First off, the banks committed a complicated crime. When a guy walks in the front of the bank wearing a stocking over his head and a gun in his hand we can all get our heads round the fact that he's a bad guy intent on ripping the place off. When a guy sits seven stories up wearing a suit, devising bogus derivatives that add no value to anybody but his own pay packet we get a brain freeze trying to see what he's doing wrong. The entire sub-prime mortgage crime was institution after institution piling into new derivatives that any first year college student could have told you were going to end in tears. Tears for us, the patsies bailing out the greedy banks.

Secondly, banks have more resources than the people policing them. They have more lawyers, more lobbying power, more PR power. And they use it ruthlessly and relentlessly. When Harry Markoplos tried to repeatedly warn the SEC about Bernard Madoff they dismissed him with - amongst other reasons - the fact they were focusing on mutual funds. The regulators can only fight so many fires and Wall Street lights them all over the place.

Then - sick Goldman Sachs punchline alert - they also figure that on the rare occasion that they do get caught that, what the hell, we'll pay the fine. In the long run it still pays dividends. (To the bankers, not their shareholders, obviously.) Oh, and if we're doing punchlines here why not let's top that last one with this: Wall Street used the bail-out money to lobby Congress to not tighten the banking regulations that they had so comprehensively abused. Boom, and the banks bring the house down - literally.

Thirdly, bankers have a greater incentive to commit crimes than the regulators do to stop them.

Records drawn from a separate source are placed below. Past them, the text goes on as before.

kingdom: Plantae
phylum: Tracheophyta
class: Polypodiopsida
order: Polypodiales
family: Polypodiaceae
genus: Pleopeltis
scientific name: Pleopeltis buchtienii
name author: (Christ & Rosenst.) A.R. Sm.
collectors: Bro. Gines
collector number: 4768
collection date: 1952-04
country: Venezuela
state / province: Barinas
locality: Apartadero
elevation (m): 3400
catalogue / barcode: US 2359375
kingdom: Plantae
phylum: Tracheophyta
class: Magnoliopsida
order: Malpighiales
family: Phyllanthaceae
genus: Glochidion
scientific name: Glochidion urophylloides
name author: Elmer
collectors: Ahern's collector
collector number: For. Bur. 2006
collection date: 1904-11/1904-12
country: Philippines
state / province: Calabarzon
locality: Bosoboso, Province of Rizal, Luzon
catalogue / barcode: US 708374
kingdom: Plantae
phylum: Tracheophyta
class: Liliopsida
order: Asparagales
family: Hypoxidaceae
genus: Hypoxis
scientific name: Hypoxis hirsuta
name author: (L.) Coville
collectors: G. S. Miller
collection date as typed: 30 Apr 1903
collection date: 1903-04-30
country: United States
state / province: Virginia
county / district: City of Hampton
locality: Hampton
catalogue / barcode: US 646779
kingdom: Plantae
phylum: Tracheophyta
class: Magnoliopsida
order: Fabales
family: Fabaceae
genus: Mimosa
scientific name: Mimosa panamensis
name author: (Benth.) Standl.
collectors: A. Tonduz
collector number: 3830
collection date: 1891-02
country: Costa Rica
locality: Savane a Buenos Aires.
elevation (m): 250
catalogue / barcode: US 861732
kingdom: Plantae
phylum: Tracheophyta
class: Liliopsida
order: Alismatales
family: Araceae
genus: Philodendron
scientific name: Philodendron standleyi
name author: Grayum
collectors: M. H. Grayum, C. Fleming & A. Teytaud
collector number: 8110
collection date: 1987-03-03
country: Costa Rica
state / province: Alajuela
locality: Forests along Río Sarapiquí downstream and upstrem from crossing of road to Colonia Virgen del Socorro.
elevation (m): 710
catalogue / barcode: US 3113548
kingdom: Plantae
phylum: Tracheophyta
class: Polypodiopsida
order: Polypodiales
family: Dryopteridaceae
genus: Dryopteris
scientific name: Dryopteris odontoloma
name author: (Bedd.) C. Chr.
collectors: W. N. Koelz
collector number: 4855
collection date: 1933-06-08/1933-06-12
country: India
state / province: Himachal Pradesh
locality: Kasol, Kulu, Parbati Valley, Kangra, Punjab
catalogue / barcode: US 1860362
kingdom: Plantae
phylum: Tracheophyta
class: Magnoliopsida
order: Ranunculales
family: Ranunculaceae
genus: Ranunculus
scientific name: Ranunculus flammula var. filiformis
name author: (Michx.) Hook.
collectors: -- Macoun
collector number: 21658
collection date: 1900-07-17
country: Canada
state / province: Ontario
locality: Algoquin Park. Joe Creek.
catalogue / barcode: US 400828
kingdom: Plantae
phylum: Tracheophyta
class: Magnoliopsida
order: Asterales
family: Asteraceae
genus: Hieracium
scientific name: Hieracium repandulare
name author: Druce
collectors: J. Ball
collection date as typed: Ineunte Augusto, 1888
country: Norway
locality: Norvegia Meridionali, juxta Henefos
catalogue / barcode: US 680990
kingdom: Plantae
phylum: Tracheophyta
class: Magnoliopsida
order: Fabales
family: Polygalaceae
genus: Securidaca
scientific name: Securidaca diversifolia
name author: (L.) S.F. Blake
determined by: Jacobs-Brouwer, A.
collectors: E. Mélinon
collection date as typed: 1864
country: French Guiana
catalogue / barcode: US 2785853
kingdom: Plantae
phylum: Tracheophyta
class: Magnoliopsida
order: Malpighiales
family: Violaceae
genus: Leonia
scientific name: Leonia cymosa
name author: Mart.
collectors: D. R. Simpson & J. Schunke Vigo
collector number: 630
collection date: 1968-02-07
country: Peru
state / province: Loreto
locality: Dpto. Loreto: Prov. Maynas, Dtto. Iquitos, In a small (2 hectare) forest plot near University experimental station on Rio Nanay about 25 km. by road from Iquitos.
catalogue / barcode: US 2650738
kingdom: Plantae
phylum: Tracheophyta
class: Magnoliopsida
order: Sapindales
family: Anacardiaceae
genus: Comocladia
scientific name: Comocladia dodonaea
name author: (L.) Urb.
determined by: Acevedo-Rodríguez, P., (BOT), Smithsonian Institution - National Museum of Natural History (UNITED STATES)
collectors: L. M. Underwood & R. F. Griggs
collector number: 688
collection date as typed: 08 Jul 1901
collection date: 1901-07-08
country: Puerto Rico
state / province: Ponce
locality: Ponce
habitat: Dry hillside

If the regulators spot the rules being bent or broken or wholly new and unexpected crimes being committed and they manage to stop these, well, the world becomes a slightly less screwed-up place. If the bankers drive through a new derivative or bogus money-making scheme they make millions - billions even. Now, who do you think is more motivated in that fight?

Why is this relevant today? Because Greece is about to default. Because Portugal could be next. Then Ireland. Then Spain. At which point all bets are off. Because the ratings agencies - the very people who took fat paydays off the banks in return for slapping AAA-ratings on their ultimately-junk sub-prime derivatives - are downgrading these economies. And instead of telling them to go take a hike we're cow-towing to them. Because the very existential threat that visited us in 2008 with the demise of Lehman Brothers is back and this time deferring the entire crisis won't wash. Because the banks screwed our economies and us. All so a tiny group of people could earn millions, leaving us the bill.

"How did the banks get away with it?" That's how. The tragedy for me is that the banks didn't have that Milly Dowler moment. That crystalising moment where the soft crimes they commit day in, day out, like News International's worst excesses, suddenly could be understood. Because if there's one thing we can understand it's a human price. When we rage against Murdoch and the tentacles of his empire we should consider how alike this is to the world of banking. How corrosive their endeavours are to our societies, how damaging.

The politicians have shown us what is possible when they harness public outrage, have shown us how an over-reaching bully like Murdoch can be beaten into a retreat. We need the same with the banks and we need it more urgently than any problems deriving from News International. Because the Credit Crunch is back and, trust me, the banks will be shrugging their shoulders and saying "It's nothing to do with us". Wrong. It's everything to do with them.